For the LoHi residency Toro has expanded his repertoire, offering burgers (his vodka sauce one got some social media attention), salads, and, for dessert, a crazy-ass oblea pizza topped with mozzarella, whipped cream, strawberries, and crushed up brigadeiros. “It’s a homage to my Colombian heritage and the oblea lady on 82nd and Roosevelt Avenue,” Toro said.
Happy Bull Pizza will be at LoHi Bar on Wednesday through Saturday from 5 to 11 p.m., and on Sunday from 3 to 11. LoHi is located at 314 Scholes Street, near Bogart Street.
Those lovely Luckybird cakes are now available by the slice (just once a month though)

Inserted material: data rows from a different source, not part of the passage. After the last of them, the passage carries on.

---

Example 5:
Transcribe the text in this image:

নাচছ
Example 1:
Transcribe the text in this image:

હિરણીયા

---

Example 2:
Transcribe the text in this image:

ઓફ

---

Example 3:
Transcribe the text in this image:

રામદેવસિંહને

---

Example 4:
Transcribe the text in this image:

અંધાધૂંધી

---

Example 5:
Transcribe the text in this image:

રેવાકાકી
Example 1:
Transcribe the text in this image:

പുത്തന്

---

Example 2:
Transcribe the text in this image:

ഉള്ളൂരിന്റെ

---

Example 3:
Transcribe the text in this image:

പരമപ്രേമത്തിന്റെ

Luckybird Cakes on Montrose Avenue isn’t new; Amy Berger Roy first opened the place some eight years ago as a full-on bakery, with first-rate pastries, good coffee, and a few coveted window seats on which to lounge away the morning. But in addition to her exceptional cookies and scones, Berger Roy also made some of the prettiest, fanciest, most delicious cakes in Brooklyn, and, as it turns out, that’s where her true creative passion lay.
When Covid hit, Berger Roy decided to shut down the everyday bakery part of her operations for good and devote herself fully to creating custom-made cakes. “It’s what I love doing,” she tells Brooklyn Magazine. “Baking something special for someone’s beautiful day.” Business was great, especially once weddings came back in force in 2022, but after a while she started to miss the community aspect of the old Luckybird.

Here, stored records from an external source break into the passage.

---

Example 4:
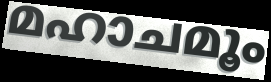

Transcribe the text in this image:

മഹാചമൂം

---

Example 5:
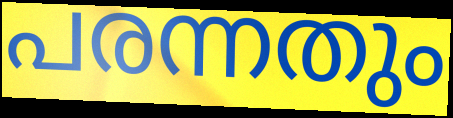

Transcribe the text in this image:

പരന്നതും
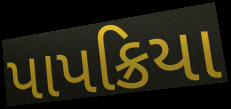
પાપક્રિયા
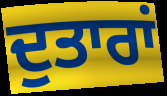
ਦੁਤਾਰਾਂ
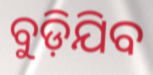
ବୁଡ଼ିଯିବ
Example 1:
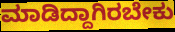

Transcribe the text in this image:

ಮಾಡಿದ್ದಾಗಿರಬೇಕು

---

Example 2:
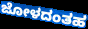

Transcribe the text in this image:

ಜೋಳದಂತಹ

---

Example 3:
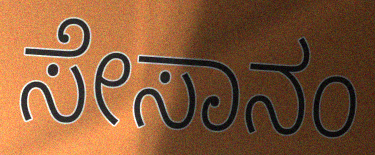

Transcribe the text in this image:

ಸೇಸಾನಂ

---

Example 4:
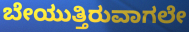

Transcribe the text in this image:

ಬೇಯುತ್ತಿರುವಾಗಲೇ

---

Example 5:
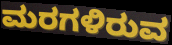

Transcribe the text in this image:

ಮರಗಳಿರುವ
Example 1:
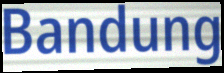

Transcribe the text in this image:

Bandung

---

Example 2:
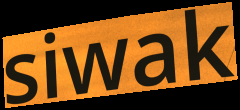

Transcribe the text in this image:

siwak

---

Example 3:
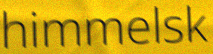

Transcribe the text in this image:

himmelsk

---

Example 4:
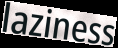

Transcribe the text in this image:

laziness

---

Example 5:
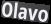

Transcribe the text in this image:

Olavo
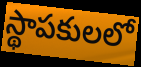
స్థాపకులలో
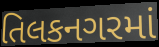
તિલકનગરમાં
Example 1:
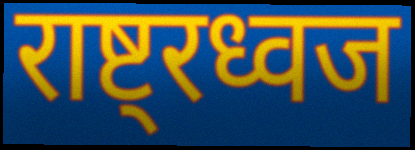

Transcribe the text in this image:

राष्ट्रध्वज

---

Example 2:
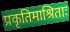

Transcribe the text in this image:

प्रकृतिमाश्रिताः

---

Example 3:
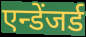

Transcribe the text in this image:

एन्डेंजर्ड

And so on the first Sunday of every month, Berger Roy is flinging open her doors again (or, actually, her big front window) with a menu that includes those awesome scones and cookies and, incredibly, slices of some of her bestselling cakes, including vanilla rose, dark chocolate chip, carrot, and Meyer lemon berry. Totally on brand: she puts a fresh flower on each slice, so even if you’re just wolfing it down, hungover on Montrose, it still feels like a special day.
“It’s been really nice,” she says. “It’s fun to see all the faces, and just to be part of everything again. I feel like I was hiding away in here a little bit so I was like, OK, I’ve got to connect to the community again.”
Luckybird Cakes is located at 163 Montrose Avenue, between Graham Avenue and Humboldt Street, and is open for cake slices on the first Sunday of every month, starting at 10:00 a.m. until Berger Roy sells out.